• **DATASET RECORDS**
————
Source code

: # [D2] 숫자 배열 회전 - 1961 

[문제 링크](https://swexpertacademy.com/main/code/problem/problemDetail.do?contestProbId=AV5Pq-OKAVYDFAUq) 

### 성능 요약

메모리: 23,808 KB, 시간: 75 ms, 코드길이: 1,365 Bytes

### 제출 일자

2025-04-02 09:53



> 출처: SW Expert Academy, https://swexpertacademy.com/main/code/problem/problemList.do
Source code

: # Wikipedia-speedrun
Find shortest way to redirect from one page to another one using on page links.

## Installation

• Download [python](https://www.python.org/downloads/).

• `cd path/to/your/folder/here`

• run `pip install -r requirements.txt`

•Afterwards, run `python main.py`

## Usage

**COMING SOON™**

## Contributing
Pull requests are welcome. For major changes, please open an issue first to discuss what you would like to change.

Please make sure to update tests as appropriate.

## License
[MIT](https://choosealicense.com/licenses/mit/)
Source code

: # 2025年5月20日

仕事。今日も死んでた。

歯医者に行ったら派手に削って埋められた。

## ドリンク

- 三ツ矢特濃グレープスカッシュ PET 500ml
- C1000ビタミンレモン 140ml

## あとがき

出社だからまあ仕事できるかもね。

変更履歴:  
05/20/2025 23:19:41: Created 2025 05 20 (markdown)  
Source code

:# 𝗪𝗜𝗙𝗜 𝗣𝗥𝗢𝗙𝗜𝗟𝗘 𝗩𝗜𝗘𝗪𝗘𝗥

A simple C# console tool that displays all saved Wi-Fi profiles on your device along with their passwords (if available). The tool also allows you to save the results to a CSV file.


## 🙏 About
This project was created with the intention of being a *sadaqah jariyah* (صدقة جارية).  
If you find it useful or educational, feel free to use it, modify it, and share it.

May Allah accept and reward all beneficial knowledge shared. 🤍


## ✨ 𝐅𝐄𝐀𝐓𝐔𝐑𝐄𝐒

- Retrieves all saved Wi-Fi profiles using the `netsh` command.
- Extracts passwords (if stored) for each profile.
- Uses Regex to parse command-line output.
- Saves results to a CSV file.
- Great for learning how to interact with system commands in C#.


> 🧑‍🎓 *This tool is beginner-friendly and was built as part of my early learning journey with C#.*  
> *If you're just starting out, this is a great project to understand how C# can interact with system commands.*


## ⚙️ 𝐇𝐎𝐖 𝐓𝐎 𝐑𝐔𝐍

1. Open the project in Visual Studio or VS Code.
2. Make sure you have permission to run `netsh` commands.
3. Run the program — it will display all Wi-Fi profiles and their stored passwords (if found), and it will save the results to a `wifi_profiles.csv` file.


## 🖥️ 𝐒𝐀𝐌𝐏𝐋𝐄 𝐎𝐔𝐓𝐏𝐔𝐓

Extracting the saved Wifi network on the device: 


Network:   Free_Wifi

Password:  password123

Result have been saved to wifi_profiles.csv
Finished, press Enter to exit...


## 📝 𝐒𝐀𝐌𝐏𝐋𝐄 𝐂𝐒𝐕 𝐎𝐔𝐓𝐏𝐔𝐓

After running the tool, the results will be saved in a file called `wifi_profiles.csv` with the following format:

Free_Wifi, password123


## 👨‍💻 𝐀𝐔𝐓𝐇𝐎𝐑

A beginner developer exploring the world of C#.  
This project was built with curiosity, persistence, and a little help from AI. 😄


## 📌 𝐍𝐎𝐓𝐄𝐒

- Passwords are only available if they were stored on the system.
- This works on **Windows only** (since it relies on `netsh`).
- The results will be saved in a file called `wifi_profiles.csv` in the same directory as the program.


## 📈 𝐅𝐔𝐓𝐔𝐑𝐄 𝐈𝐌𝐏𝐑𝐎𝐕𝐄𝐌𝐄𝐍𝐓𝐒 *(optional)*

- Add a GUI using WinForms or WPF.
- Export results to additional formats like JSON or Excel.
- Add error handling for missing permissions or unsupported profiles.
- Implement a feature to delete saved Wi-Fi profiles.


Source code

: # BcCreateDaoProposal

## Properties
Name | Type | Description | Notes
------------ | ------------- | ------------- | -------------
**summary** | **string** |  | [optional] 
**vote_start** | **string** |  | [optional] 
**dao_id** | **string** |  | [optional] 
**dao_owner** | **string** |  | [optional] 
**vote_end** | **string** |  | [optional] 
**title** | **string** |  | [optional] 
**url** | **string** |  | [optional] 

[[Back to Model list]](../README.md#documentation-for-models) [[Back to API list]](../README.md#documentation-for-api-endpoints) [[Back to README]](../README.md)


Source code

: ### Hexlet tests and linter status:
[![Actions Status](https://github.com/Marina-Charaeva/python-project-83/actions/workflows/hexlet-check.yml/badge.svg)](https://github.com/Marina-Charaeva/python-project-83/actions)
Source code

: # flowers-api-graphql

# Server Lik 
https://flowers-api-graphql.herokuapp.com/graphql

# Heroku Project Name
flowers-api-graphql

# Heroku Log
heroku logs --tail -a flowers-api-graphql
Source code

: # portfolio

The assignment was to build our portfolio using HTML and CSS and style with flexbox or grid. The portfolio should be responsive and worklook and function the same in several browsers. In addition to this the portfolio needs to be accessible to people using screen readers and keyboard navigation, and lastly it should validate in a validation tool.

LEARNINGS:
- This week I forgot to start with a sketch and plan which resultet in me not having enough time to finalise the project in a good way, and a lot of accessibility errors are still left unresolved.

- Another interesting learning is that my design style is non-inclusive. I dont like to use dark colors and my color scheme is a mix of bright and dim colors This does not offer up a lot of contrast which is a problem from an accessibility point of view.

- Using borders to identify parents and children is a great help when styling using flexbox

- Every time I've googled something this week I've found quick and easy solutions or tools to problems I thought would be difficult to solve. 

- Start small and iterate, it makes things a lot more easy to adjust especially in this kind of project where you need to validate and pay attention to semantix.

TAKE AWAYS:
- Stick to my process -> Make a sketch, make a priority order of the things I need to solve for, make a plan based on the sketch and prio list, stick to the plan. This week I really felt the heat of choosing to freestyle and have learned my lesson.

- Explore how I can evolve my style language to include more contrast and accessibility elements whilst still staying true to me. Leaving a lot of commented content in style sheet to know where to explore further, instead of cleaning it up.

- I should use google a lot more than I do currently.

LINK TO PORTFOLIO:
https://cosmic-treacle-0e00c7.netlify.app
————
• **EXERCISE OBJECTIVE**
Word for word, write out every record in the listing.

• **THE COMPLETED TASK**
Source code

: # [D2] 숫자 배열 회전 - 1961 

[문제 링크](https://swexpertacademy.com/main/code/problem/problemDetail.do?contestProbId=AV5Pq-OKAVYDFAUq) 

### 성능 요약

메모리: 23,808 KB, 시간: 75 ms, 코드길이: 1,365 Bytes

### 제출 일자

2025-04-02 09:53



> 출처: SW Expert Academy, https://swexpertacademy.com/main/code/problem/problemList.do
Source code

: # Wikipedia-speedrun
Find shortest way to redirect from one page to another one using on page links.

## Installation

• Download [python](https://www.python.org/downloads/).

• `cd path/to/your/folder/here`

• run `pip install -r requirements.txt`

•Afterwards, run `python main.py`

## Usage

**COMING SOON™**

## Contributing
Pull requests are welcome. For major changes, please open an issue first to discuss what you would like to change.

Please make sure to update tests as appropriate.

## License
[MIT](https://choosealicense.com/licenses/mit/)
Source code

: # 2025年5月20日

仕事。今日も死んでた。

歯医者に行ったら派手に削って埋められた。

## ドリンク

- 三ツ矢特濃グレープスカッシュ PET 500ml
- C1000ビタミンレモン 140ml

## あとがき

出社だからまあ仕事できるかもね。

変更履歴:  
05/20/2025 23:19:41: Created 2025 05 20 (markdown)  
Source code

:# 𝗪𝗜𝗙𝗜 𝗣𝗥𝗢𝗙𝗜𝗟𝗘 𝗩𝗜𝗘𝗪𝗘𝗥

A simple C# console tool that displays all saved Wi-Fi profiles on your device along with their passwords (if available). The tool also allows you to save the results to a CSV file.


## 🙏 About
This project was created with the intention of being a *sadaqah jariyah* (صدقة جارية).  
If you find it useful or educational, feel free to use it, modify it, and share it.

May Allah accept and reward all beneficial knowledge shared. 🤍


## ✨ 𝐅𝐄𝐀𝐓𝐔𝐑𝐄𝐒

- Retrieves all saved Wi-Fi profiles using the `netsh` command.
- Extracts passwords (if stored) for each profile.
- Uses Regex to parse command-line output.
- Saves results to a CSV file.
- Great for learning how to interact with system commands in C#.


> 🧑‍🎓 *This tool is beginner-friendly and was built as part of my early learning journey with C#.*  
> *If you're just starting out, this is a great project to understand how C# can interact with system commands.*


## ⚙️ 𝐇𝐎𝐖 𝐓𝐎 𝐑𝐔𝐍

1. Open the project in Visual Studio or VS Code.
2. Make sure you have permission to run `netsh` commands.
3. Run the program — it will display all Wi-Fi profiles and their stored passwords (if found), and it will save the results to a `wifi_profiles.csv` file.


## 🖥️ 𝐒𝐀𝐌𝐏𝐋𝐄 𝐎𝐔𝐓𝐏𝐔𝐓

Extracting the saved Wifi network on the device: 


Network:   Free_Wifi

Password:  password123

Result have been saved to wifi_profiles.csv
Finished, press Enter to exit...


## 📝 𝐒𝐀𝐌𝐏𝐋𝐄 𝐂𝐒𝐕 𝐎𝐔𝐓𝐏𝐔𝐓

After running the tool, the results will be saved in a file called `wifi_profiles.csv` with the following format:

Free_Wifi, password123


## 👨‍💻 𝐀𝐔𝐓𝐇𝐎𝐑

A beginner developer exploring the world of C#.  
This project was built with curiosity, persistence, and a little help from AI. 😄


## 📌 𝐍𝐎𝐓𝐄𝐒

- Passwords are only available if they were stored on the system.
- This works on **Windows only** (since it relies on `netsh`).
- The results will be saved in a file called `wifi_profiles.csv` in the same directory as the program.


## 📈 𝐅𝐔𝐓𝐔𝐑𝐄 𝐈𝐌𝐏𝐑𝐎𝐕𝐄𝐌𝐄𝐍𝐓𝐒 *(optional)*

- Add a GUI using WinForms or WPF.
- Export results to additional formats like JSON or Excel.
- Add error handling for missing permissions or unsupported profiles.
- Implement a feature to delete saved Wi-Fi profiles.


Source code

: # BcCreateDaoProposal

## Properties
Name | Type | Description | Notes
------------ | ------------- | ------------- | -------------
**summary** | **string** |  | [optional] 
**vote_start** | **string** |  | [optional] 
**dao_id** | **string** |  | [optional] 
**dao_owner** | **string** |  | [optional] 
**vote_end** | **string** |  | [optional] 
**title** | **string** |  | [optional] 
**url** | **string** |  | [optional] 

[[Back to Model list]](../README.md#documentation-for-models) [[Back to API list]](../README.md#documentation-for-api-endpoints) [[Back to README]](../README.md)


Source code

: ### Hexlet tests and linter status:
[![Actions Status](https://github.com/Marina-Charaeva/python-project-83/actions/workflows/hexlet-check.yml/badge.svg)](https://github.com/Marina-Charaeva/python-project-83/actions)
Source code

: # flowers-api-graphql

# Server Lik 
https://flowers-api-graphql.herokuapp.com/graphql

# Heroku Project Name
flowers-api-graphql

# Heroku Log
heroku logs --tail -a flowers-api-graphql
Source code

: # portfolio

The assignment was to build our portfolio using HTML and CSS and style with flexbox or grid. The portfolio should be responsive and worklook and function the same in several browsers. In addition to this the portfolio needs to be accessible to people using screen readers and keyboard navigation, and lastly it should validate in a validation tool.

LEARNINGS:
- This week I forgot to start with a sketch and plan which resultet in me not having enough time to finalise the project in a good way, and a lot of accessibility errors are still left unresolved.

- Another interesting learning is that my design style is non-inclusive. I dont like to use dark colors and my color scheme is a mix of bright and dim colors This does not offer up a lot of contrast which is a problem from an accessibility point of view.

- Using borders to identify parents and children is a great help when styling using flexbox

- Every time I've googled something this week I've found quick and easy solutions or tools to problems I thought would be difficult to solve. 

- Start small and iterate, it makes things a lot more easy to adjust especially in this kind of project where you need to validate and pay attention to semantix.

TAKE AWAYS:
- Stick to my process -> Make a sketch, make a priority order of the things I need to solve for, make a plan based on the sketch and prio list, stick to the plan. This week I really felt the heat of choosing to freestyle and have learned my lesson.

- Explore how I can evolve my style language to include more contrast and accessibility elements whilst still staying true to me. Leaving a lot of commented content in style sheet to know where to explore further, instead of cleaning it up.

- I should use google a lot more than I do currently.

LINK TO PORTFOLIO:
https://cosmic-treacle-0e00c7.netlify.app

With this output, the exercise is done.